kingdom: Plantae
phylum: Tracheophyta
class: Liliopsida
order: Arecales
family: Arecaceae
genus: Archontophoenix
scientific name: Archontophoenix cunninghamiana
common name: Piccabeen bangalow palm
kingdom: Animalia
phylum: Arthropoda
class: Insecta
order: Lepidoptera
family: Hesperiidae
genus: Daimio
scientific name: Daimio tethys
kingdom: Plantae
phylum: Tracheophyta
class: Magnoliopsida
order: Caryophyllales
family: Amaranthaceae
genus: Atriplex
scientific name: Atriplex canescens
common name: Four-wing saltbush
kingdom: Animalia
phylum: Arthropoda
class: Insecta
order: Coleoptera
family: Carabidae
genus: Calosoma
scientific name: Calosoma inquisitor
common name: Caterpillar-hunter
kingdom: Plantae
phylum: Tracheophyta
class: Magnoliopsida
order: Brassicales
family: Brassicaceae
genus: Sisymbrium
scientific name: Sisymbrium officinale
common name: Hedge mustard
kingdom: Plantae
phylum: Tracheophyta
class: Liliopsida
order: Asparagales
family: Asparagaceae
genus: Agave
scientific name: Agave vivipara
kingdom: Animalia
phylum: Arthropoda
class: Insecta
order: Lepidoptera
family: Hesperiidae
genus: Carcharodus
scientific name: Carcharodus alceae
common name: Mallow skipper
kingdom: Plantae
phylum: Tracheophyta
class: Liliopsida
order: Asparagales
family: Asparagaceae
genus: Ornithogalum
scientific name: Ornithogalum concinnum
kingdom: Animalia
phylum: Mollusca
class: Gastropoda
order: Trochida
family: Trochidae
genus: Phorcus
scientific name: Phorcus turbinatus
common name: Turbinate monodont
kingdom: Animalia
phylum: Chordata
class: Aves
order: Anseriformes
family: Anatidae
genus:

════════════════════

- _Task to carry out_: Copy every line of the items above without changing a single character.

- _Exercise answer_:
kingdom: Plantae
phylum: Tracheophyta
class: Liliopsida
order: Arecales
family: Arecaceae
genus: Archontophoenix
scientific name: Archontophoenix cunninghamiana
common name: Piccabeen bangalow palm
kingdom: Animalia
phylum: Arthropoda
class: Insecta
order: Lepidoptera
family: Hesperiidae
genus: Daimio
scientific name: Daimio tethys
kingdom: Plantae
phylum: Tracheophyta
class: Magnoliopsida
order: Caryophyllales
family: Amaranthaceae
genus: Atriplex
scientific name: Atriplex canescens
common name: Four-wing saltbush
kingdom: Animalia
phylum: Arthropoda
class: Insecta
order: Coleoptera
family: Carabidae
genus: Calosoma
scientific name: Calosoma inquisitor
common name: Caterpillar-hunter
kingdom: Plantae
phylum: Tracheophyta
class: Magnoliopsida
order: Brassicales
family: Brassicaceae
genus: Sisymbrium
scientific name: Sisymbrium officinale
common name: Hedge mustard
kingdom: Plantae
phylum: Tracheophyta
class: Liliopsida
order: Asparagales
family: Asparagaceae
genus: Agave
scientific name: Agave vivipara
kingdom: Animalia
phylum: Arthropoda
class: Insecta
order: Lepidoptera
family: Hesperiidae
genus: Carcharodus
scientific name: Carcharodus alceae
common name: Mallow skipper
kingdom: Plantae
phylum: Tracheophyta
class: Liliopsida
order: Asparagales
family: Asparagaceae
genus: Ornithogalum
scientific name: Ornithogalum concinnum
kingdom: Animalia
phylum: Mollusca
class: Gastropoda
order: Trochida
family: Trochidae
genus: Phorcus
scientific name: Phorcus turbinatus
common name: Turbinate monodont
kingdom: Animalia
phylum: Chordata
class: Aves
order: Anseriformes
family: Anatidae
genus:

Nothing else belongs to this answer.